Records from a dataset:
+ + + + + + +

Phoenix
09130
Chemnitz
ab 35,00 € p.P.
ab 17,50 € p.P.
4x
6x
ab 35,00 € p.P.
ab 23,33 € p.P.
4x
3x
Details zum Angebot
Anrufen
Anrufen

+ + + + + + +

Edit the lines of the records by replacing "Anrufen" with "Jetzt anrufen" wherever it occurs, and leave everything else the same.

Phoenix
09130
Chemnitz
ab 35,00 € p.P.
ab 17,50 € p.P.
4x
6x
ab 35,00 € p.P.
ab 23,33 € p.P.
4x
3x
Details zum Angebot
Jetzt anrufen
Jetzt anrufen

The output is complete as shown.